CH: "There's a film coming out called 'Punk's Not Dead'-it's about history through punk and there's Alan and Ryan from the Subs in it and they're counting who was in the UK Subs - 'Oh after Nicky, Captain Scarlet, and that guy who died but he didn't really die,' and they come back and read off another ten people. It's a really funny bit. Lars from Rancid is doing well and he was with us for a while too."
VLP: What does punk mean to you these days?
CH: "They always said if you want a job done proper do it yourself, and the whole DIY idea I love. We're kind of doing our records ourselves now with Jett, our guitarist, and his tiny little record label-so it's all gonna be like DIY-isn't that what punk music's all about. Forget the middle man, the middle man just runs off with all the money."
And with that Charlie is off down Holloway Road. There are more gigs to play and more fans to meet and you just know that as long as there's a good band on he will be there, checking them out. Because punk's in Charlie's blood.

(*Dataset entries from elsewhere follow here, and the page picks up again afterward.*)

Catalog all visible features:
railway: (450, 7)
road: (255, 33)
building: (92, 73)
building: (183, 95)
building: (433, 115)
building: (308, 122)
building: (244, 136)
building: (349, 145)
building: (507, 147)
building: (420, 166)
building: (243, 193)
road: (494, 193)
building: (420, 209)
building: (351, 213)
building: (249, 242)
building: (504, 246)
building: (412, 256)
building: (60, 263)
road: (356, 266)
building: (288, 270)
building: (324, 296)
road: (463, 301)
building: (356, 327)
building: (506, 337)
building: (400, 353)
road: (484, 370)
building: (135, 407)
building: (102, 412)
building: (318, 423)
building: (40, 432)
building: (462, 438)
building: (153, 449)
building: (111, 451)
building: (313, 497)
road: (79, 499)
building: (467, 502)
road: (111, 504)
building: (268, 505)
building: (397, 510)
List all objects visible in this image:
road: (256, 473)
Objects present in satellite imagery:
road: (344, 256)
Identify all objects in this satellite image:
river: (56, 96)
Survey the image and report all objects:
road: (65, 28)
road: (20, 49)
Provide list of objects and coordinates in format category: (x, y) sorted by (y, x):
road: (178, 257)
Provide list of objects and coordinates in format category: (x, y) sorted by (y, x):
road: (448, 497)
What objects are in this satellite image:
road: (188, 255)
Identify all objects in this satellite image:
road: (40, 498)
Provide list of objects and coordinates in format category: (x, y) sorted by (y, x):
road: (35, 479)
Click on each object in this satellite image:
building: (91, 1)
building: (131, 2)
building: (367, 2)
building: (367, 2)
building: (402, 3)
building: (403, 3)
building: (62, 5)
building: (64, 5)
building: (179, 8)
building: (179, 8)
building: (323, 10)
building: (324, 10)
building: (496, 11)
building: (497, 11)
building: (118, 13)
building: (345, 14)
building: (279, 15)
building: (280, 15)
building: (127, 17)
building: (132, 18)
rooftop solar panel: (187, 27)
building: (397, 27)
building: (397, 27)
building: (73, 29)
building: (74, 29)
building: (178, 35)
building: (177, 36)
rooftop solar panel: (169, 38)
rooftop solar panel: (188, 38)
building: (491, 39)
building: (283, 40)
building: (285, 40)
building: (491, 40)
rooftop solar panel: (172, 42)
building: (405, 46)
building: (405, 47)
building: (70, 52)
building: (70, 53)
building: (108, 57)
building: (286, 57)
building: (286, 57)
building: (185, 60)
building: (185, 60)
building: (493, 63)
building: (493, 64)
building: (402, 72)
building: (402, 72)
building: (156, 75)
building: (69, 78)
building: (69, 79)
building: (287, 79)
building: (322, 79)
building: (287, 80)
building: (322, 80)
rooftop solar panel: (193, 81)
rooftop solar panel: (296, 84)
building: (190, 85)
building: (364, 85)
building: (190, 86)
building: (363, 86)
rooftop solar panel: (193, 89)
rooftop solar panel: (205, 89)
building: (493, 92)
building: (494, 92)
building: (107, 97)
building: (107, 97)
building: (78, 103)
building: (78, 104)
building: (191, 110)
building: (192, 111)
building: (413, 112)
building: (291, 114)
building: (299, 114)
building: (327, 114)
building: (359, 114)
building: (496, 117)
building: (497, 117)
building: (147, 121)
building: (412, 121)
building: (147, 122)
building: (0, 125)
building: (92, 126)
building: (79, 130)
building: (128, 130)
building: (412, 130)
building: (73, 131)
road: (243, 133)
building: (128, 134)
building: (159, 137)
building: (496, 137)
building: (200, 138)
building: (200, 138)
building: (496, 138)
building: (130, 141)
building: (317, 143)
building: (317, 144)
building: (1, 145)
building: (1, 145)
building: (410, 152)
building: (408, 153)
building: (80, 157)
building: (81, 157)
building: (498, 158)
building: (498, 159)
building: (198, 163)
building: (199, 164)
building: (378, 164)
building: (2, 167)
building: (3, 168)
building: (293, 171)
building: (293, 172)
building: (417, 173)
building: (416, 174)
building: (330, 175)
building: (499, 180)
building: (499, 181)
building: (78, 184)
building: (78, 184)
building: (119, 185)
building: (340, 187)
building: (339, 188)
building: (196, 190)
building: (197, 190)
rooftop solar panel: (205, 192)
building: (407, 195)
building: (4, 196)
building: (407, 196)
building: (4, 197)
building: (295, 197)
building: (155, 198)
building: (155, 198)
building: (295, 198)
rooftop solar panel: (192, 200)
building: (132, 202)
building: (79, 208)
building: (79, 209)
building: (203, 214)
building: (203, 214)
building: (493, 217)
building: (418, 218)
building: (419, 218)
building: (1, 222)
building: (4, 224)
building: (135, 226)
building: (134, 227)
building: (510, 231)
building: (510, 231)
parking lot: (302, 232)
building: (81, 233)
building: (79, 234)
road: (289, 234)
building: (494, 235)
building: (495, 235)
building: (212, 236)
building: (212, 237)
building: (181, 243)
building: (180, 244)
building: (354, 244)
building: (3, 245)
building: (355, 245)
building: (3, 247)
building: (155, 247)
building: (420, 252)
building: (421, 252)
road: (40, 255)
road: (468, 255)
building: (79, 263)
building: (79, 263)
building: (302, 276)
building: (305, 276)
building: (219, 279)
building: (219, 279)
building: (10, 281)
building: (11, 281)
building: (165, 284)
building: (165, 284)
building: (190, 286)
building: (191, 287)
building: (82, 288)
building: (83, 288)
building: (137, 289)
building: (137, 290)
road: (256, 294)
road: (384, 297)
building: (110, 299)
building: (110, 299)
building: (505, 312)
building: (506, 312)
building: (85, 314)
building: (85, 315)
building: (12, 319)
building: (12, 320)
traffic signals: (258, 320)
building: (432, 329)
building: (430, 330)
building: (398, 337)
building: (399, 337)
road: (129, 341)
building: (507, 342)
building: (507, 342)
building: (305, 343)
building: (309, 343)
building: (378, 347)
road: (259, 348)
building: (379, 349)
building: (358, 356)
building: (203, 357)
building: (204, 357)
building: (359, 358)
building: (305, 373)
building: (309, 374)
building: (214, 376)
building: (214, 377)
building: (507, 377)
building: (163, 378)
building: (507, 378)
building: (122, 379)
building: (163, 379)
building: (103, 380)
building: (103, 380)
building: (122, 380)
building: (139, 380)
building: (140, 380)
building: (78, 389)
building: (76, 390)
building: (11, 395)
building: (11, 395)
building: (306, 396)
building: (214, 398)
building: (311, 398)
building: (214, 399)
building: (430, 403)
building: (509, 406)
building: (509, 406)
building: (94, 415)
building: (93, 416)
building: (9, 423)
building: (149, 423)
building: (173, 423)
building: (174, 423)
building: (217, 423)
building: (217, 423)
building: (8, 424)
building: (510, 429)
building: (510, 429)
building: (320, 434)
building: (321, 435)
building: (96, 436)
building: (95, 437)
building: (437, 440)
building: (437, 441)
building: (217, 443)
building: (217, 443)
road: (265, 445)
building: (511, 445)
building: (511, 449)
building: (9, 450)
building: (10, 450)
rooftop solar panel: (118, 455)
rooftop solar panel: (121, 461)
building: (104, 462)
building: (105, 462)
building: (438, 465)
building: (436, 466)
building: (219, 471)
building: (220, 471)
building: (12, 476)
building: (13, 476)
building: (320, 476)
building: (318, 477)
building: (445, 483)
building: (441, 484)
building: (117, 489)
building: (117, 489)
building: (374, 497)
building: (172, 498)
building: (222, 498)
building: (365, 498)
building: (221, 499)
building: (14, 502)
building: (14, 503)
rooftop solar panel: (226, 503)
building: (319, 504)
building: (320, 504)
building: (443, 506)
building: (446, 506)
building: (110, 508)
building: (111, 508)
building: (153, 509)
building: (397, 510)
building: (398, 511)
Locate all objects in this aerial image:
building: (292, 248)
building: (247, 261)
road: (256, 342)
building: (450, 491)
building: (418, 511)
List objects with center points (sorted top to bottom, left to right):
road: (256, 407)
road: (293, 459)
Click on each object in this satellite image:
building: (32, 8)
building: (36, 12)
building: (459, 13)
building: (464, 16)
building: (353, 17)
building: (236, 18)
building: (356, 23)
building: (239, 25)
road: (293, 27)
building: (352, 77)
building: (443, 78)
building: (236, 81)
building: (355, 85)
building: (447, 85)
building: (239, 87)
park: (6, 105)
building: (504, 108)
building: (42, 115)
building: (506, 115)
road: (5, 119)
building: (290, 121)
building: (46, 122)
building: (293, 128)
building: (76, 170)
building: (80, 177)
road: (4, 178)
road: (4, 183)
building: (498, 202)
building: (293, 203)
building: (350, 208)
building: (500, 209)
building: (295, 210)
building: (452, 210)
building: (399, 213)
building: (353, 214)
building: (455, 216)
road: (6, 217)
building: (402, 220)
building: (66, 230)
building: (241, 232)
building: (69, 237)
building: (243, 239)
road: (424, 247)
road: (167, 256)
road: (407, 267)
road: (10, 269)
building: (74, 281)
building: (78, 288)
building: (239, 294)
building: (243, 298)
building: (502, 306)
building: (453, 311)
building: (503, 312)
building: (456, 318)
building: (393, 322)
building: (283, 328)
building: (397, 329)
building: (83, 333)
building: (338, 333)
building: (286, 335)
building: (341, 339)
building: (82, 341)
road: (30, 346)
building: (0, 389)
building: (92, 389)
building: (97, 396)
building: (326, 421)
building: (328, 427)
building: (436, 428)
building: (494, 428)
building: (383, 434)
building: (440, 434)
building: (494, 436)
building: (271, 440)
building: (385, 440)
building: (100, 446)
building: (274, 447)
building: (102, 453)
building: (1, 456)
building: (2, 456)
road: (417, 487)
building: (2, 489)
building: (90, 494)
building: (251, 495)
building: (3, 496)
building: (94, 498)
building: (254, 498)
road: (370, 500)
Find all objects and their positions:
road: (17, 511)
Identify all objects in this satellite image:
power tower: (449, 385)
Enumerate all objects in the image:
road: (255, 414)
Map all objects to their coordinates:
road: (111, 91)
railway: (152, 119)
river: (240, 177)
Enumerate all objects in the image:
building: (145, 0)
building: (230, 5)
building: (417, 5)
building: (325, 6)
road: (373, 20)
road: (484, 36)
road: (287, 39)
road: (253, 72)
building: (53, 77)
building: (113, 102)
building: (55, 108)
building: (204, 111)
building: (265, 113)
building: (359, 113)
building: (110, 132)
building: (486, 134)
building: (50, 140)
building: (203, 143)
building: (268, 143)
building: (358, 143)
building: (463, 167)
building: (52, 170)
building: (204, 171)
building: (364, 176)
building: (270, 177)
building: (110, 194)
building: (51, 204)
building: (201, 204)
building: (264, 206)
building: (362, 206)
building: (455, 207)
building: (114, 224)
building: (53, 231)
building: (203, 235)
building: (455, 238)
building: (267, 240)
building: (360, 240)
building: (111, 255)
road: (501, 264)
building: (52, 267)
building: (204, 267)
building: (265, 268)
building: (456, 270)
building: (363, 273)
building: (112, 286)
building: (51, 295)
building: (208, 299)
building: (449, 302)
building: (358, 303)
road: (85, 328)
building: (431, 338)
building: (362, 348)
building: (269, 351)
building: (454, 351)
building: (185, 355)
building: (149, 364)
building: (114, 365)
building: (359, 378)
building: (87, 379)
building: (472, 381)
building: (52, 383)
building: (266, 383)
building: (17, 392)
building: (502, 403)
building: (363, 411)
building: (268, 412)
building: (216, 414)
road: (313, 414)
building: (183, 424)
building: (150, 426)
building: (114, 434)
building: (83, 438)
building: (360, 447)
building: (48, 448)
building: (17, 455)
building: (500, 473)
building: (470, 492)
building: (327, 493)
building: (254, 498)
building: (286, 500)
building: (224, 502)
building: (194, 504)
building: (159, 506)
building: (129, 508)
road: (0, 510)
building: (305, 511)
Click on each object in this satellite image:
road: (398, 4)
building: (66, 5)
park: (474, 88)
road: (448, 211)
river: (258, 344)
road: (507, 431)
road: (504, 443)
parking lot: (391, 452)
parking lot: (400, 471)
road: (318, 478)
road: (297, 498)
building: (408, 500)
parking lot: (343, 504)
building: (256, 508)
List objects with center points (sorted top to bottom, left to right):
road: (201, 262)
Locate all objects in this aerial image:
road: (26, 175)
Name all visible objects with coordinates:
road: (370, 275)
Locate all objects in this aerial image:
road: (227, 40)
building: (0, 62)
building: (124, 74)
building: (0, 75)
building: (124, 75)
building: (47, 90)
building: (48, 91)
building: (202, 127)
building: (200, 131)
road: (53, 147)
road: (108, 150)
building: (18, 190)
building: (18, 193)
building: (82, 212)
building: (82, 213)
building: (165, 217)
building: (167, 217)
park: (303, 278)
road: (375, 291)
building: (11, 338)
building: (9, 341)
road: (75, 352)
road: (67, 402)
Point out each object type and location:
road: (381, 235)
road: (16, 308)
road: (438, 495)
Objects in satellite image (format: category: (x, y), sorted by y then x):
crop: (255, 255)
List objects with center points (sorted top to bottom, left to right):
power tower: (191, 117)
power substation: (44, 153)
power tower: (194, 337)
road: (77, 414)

'Warhead’ is out now on Jet13.
The UK Subs play this year's Rebellion festival.
Eugene Big Cheese
UK SUBS FACTS
Formed 1977 in London.
'Crash Course' was their biggest selling album reaching No 8 in U.K charts.
Seven singles made the UK Charts, with 'Stranglehold' having the highest position at 26 (1979).
Charlie Harper was born David Charles Perez on April 25th 1944
Prior to forming the UK Subs, Harper was in five other bands, including R&B band The Marauders.
Two punk legends in their own right explain what Charlie’s contribution to punk means to them…
"The first record of an English punk band I ever heard was the UK Subs'
'Another Kind Of Blues'. Little did I know that, at the age of nineteen, years later I would be playing guitar right beside one of my all time heroes Charlie Harper.
Charlie is one of the most humble people you can ever come across. He is the first guy at the party to greet you and normally the last one to leave. We have stumbled home many a late night together so I know this from my own experience. I've learned so much from him over the years and I hold him in high regard. I feel that he has helped me become the man that I am today - don't know if that's saying much! He is more of a father to me than anyone has been in my life, to the point where people have stopped us in the street and asked if he was me dad...Is there something I should know Charlie? You lived in Campbell in the early '70s...
For that I will always love and respect him. His voice is unique and parallel to none. He has a style that has been often imitated, but never duplicated. In my opinion, his stage presence has made him the most exciting singer to watch in all of punk rock, much less in all of rock 'n' roll. I don't know anyone who can do it with such consistency and still keep the audience at the edge of their seats night after night after night. He's the Dean Martin of punk, only better.
For those of us who have been graced by his presence, you will know they don't make 'em like that anymore, but that's fine. I'm sure we wouldn't want it any other way. Because there's only one Charlie Harper!"
RANCID's Lars Frederiksen
"Charlie Harper is a living legend who defined the punk experience. He was one of the first guys to put the audience on an equal footing and reject the stardust approach of being aloft and removed. He gets down there in the mosh pit and shares in the blood, sweat and cheers of Joe Public. That is the way to do it. If there is anyone from the old school I'd model myself after, then it would be Charlie Harper."